(Stored data entries)
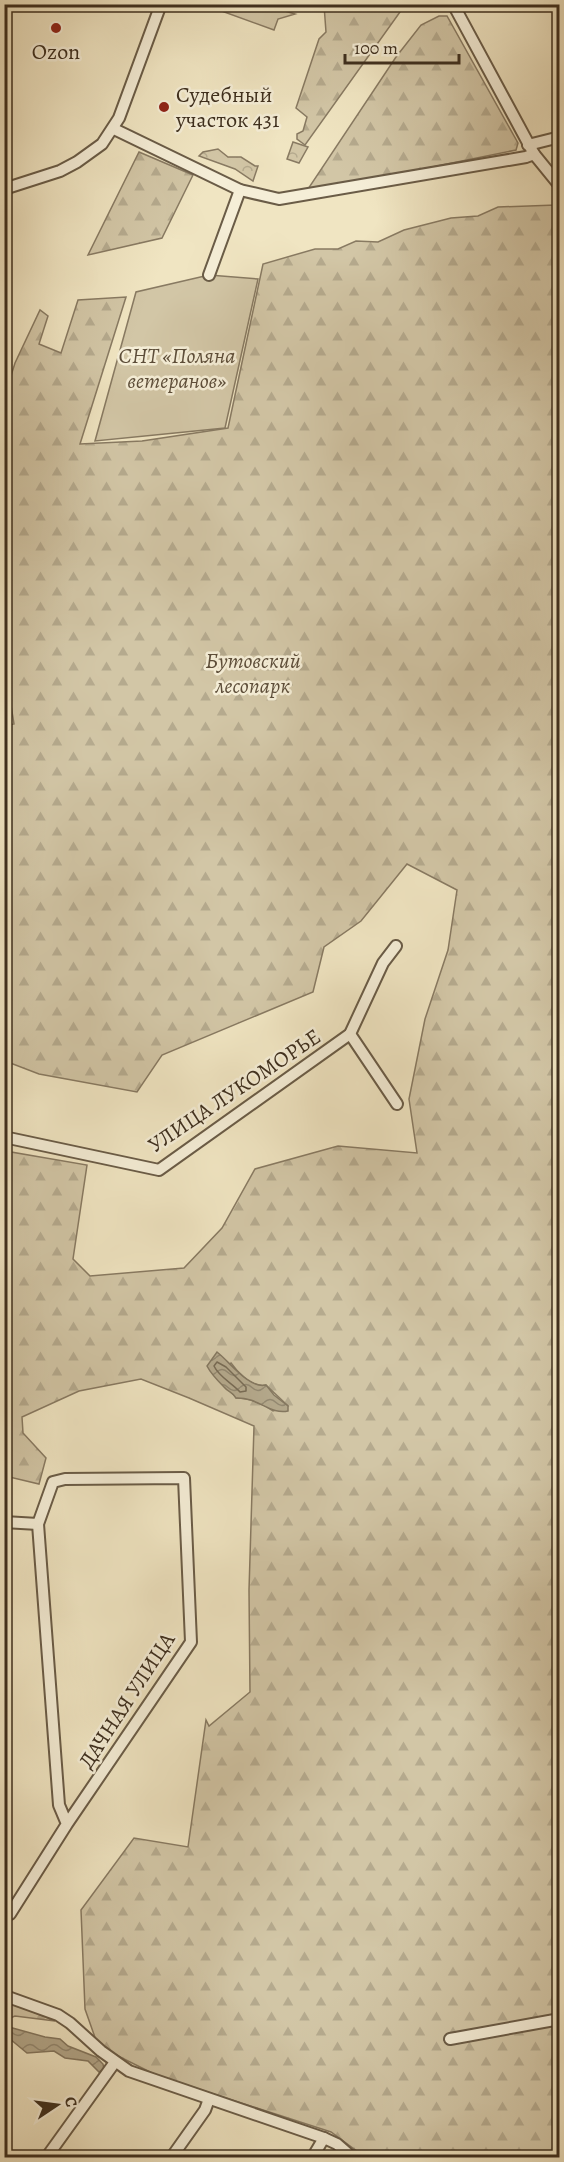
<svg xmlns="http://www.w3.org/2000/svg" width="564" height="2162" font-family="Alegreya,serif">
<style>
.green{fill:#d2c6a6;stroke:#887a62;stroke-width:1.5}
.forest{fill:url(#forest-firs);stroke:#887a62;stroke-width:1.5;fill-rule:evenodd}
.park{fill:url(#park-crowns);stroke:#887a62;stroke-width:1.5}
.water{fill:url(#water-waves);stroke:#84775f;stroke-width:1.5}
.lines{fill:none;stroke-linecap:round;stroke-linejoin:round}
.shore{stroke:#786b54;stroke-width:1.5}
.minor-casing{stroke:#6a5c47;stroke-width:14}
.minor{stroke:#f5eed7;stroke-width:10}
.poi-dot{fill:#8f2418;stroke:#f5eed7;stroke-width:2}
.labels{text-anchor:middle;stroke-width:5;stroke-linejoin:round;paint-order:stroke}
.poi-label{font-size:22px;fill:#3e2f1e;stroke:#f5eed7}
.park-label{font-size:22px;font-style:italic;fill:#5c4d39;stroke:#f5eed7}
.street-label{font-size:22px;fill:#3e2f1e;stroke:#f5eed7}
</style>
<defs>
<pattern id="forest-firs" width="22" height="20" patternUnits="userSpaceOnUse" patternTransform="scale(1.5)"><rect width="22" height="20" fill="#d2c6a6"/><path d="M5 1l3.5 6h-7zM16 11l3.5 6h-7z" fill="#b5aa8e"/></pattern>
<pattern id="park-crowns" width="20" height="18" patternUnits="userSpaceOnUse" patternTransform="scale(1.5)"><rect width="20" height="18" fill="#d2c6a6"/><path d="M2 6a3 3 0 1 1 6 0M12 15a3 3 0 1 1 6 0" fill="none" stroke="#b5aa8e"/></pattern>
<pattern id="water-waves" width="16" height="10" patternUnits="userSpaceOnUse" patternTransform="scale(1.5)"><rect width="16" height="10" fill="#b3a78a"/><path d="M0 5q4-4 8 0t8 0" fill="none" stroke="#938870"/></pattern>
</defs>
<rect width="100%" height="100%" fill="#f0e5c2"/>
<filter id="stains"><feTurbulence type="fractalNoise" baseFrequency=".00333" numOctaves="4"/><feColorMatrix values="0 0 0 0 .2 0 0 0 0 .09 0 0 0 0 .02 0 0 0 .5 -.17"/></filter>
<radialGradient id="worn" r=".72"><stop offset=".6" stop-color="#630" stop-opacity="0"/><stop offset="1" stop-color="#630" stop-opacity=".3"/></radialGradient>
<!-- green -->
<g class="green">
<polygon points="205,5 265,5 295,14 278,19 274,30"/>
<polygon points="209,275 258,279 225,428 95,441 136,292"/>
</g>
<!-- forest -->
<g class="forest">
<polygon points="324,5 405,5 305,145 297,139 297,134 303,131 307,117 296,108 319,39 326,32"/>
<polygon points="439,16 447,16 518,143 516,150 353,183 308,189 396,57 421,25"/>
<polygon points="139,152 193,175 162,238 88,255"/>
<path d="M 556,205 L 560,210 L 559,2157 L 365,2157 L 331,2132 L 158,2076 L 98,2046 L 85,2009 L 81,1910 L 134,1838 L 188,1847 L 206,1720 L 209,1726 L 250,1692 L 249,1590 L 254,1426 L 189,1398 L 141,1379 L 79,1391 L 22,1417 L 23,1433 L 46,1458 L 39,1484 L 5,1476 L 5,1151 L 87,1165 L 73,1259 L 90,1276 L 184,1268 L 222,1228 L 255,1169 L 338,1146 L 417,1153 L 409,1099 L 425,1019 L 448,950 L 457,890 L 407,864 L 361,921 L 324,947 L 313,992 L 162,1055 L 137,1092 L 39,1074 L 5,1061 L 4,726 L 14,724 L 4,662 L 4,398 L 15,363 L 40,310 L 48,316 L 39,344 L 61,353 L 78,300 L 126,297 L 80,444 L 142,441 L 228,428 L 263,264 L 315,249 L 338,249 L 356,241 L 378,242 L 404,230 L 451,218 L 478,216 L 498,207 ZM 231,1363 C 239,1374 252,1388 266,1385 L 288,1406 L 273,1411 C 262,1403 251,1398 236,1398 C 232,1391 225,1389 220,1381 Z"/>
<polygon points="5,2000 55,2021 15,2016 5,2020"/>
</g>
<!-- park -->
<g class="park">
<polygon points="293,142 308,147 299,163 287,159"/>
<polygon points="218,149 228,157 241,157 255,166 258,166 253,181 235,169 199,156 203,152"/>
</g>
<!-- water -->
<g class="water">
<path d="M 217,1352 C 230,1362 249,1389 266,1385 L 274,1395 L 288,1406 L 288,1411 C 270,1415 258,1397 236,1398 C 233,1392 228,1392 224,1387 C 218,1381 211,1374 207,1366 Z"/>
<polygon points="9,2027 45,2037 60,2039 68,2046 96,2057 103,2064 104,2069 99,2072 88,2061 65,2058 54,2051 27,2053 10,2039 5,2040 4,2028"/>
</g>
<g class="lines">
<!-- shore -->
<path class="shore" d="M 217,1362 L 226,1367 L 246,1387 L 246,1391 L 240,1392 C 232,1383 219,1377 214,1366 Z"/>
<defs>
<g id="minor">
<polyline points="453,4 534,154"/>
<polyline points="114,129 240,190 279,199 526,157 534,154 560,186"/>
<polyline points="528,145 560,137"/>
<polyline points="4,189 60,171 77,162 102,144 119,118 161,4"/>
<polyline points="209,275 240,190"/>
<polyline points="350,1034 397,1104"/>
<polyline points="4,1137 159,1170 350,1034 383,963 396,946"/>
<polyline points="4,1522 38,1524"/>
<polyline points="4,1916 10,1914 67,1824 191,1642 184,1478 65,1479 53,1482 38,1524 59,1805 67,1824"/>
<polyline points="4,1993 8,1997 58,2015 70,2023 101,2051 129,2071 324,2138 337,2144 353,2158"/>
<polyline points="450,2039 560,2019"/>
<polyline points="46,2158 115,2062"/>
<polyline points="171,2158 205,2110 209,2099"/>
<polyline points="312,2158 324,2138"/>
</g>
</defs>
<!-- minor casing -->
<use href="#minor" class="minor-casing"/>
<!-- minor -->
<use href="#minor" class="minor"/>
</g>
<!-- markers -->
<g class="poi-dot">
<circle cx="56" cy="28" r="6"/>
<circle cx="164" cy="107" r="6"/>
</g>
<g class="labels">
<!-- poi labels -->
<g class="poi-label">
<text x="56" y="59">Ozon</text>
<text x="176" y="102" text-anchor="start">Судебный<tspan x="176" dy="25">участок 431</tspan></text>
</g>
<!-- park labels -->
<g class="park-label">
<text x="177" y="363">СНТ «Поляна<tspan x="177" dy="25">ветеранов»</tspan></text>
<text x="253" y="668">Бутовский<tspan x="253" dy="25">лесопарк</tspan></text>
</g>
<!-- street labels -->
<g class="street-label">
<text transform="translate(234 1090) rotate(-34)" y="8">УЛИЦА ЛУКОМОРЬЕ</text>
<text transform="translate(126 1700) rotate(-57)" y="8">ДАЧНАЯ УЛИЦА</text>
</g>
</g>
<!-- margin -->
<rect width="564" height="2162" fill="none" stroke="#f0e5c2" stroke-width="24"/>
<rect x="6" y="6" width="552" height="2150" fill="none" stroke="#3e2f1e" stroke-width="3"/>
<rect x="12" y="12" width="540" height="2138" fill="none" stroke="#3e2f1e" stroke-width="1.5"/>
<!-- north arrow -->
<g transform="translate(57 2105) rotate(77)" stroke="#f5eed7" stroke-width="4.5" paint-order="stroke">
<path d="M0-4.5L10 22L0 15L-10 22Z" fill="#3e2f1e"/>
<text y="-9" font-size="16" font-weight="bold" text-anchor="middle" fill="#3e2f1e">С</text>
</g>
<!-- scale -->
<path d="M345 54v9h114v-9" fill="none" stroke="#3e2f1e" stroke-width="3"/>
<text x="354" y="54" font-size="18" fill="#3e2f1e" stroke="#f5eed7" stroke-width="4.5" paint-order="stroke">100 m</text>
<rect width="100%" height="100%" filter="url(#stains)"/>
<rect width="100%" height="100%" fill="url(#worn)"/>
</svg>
...
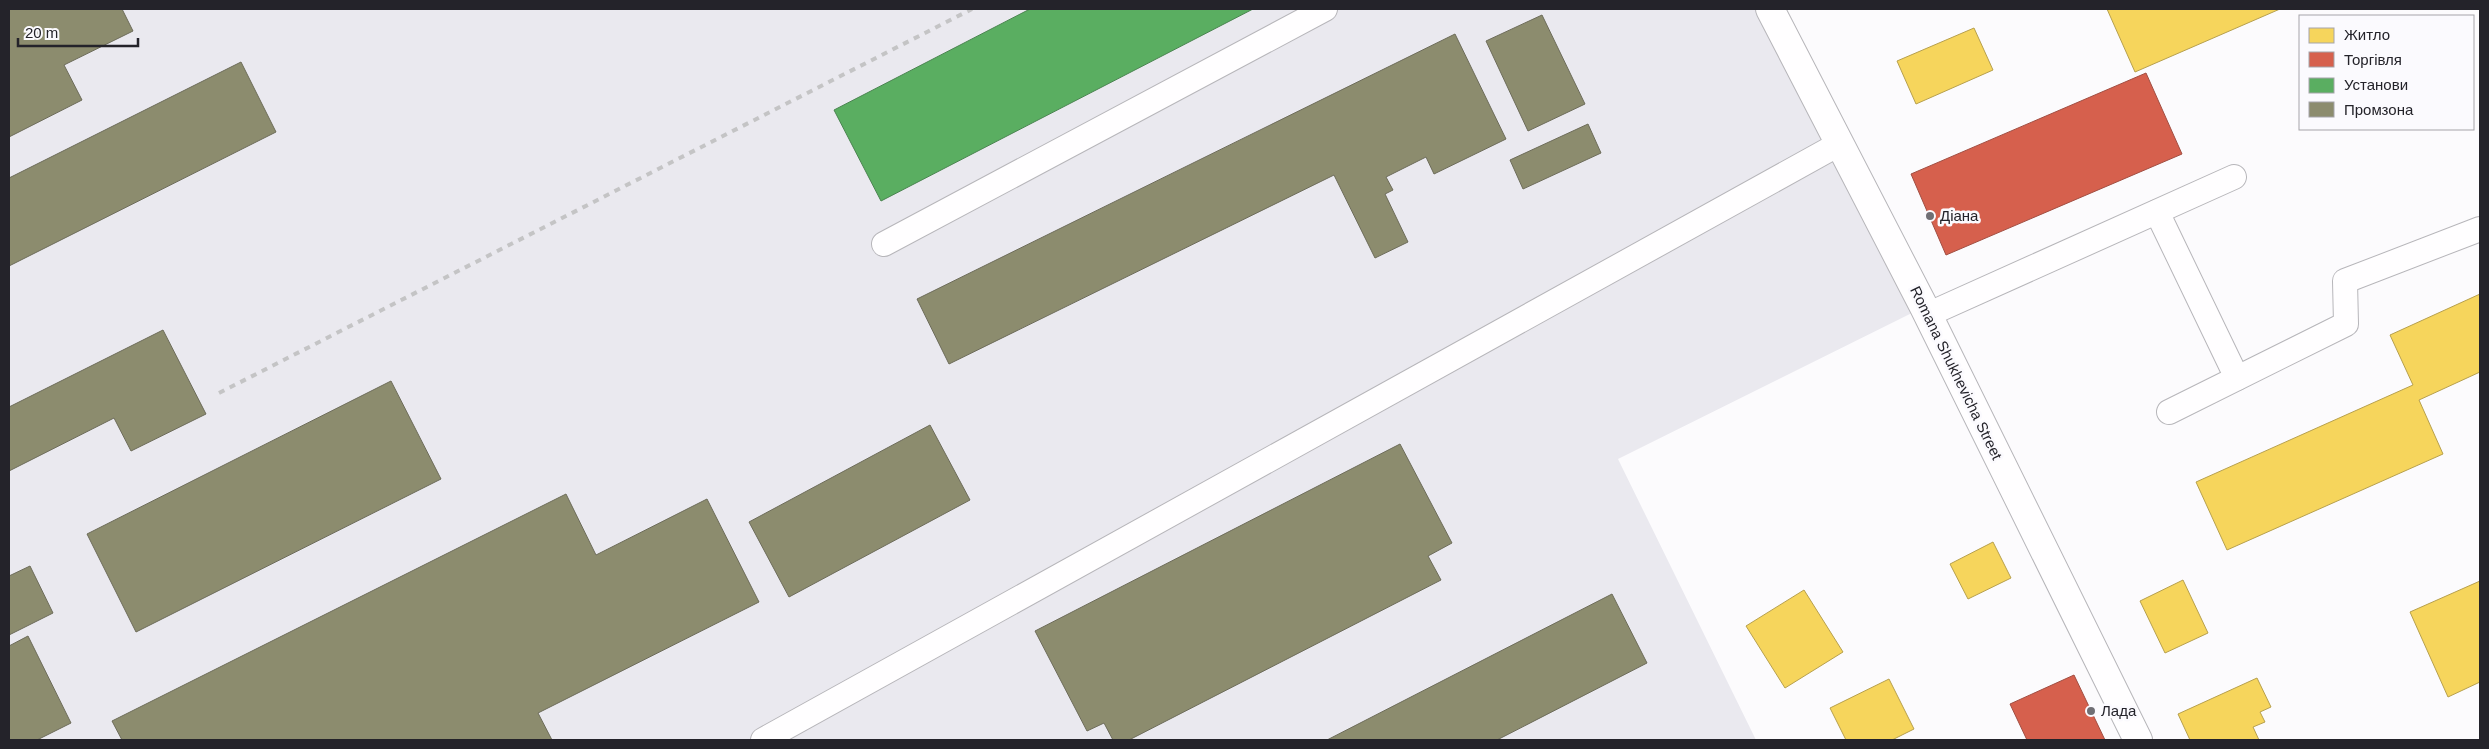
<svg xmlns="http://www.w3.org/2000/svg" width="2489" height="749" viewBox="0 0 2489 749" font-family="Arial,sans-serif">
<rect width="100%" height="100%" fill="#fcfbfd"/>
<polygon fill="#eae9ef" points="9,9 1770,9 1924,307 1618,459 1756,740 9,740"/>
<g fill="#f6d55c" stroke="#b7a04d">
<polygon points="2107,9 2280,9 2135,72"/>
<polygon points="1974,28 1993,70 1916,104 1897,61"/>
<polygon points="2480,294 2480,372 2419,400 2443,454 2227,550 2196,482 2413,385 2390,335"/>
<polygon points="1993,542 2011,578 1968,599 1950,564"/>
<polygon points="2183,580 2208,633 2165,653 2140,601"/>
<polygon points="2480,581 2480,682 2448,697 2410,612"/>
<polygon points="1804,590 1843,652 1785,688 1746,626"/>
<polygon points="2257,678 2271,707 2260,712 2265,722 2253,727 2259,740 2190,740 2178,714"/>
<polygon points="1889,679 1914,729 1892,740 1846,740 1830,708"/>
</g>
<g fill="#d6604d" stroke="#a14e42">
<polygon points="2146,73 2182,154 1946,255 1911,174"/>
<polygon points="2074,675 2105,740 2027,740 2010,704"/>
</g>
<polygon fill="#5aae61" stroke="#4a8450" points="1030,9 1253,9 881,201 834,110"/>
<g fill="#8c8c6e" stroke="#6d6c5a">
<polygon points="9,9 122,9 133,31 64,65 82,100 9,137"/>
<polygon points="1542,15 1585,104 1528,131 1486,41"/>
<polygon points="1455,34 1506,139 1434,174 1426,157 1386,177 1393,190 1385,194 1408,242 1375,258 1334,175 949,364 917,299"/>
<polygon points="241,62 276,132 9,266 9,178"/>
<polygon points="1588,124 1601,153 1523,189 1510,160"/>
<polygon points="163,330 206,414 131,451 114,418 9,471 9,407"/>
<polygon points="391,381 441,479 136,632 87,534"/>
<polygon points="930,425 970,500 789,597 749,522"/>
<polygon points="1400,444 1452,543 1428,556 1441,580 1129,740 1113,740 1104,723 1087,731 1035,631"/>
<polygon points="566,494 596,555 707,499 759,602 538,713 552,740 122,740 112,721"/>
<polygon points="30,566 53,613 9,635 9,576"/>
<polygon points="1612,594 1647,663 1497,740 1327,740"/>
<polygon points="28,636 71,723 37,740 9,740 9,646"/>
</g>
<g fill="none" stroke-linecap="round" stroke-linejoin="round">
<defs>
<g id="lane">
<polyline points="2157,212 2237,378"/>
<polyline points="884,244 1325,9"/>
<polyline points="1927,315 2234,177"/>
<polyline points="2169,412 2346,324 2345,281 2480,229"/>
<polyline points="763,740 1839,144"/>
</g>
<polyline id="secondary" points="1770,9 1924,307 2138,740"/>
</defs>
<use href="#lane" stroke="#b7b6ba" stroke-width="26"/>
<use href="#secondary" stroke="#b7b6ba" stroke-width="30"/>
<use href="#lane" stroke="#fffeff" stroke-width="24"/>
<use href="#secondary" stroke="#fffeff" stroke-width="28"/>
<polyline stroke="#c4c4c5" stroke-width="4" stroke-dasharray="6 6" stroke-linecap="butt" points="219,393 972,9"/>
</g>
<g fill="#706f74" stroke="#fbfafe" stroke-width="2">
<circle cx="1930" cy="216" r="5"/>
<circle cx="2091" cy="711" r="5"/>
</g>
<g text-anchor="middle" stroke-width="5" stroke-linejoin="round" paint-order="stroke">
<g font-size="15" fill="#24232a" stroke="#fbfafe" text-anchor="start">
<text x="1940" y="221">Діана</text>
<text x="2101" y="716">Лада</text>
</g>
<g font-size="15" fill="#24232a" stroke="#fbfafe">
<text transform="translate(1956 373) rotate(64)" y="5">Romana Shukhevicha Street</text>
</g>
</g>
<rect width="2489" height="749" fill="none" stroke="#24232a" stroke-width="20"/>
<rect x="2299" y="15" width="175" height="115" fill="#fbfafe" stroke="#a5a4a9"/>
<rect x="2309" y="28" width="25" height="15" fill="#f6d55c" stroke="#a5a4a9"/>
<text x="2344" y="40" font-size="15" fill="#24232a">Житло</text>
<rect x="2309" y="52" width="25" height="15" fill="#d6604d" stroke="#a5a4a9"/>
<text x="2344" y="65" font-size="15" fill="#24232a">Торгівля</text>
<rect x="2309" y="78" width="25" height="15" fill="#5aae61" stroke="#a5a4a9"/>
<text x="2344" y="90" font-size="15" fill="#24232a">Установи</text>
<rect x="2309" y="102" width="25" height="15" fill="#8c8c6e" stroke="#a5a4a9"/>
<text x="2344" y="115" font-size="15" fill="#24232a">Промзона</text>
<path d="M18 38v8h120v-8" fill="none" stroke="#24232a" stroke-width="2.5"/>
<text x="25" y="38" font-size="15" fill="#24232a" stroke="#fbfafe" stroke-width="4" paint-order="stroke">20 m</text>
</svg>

- WORK TO COMPLETE
Where a line of the entries above holds the word "lines", return that line.

- SOLUTION FOR THIS PROBLEM
.lines{fill:none;stroke-linecap:round;stroke-linejoin:round}
<g class="lines">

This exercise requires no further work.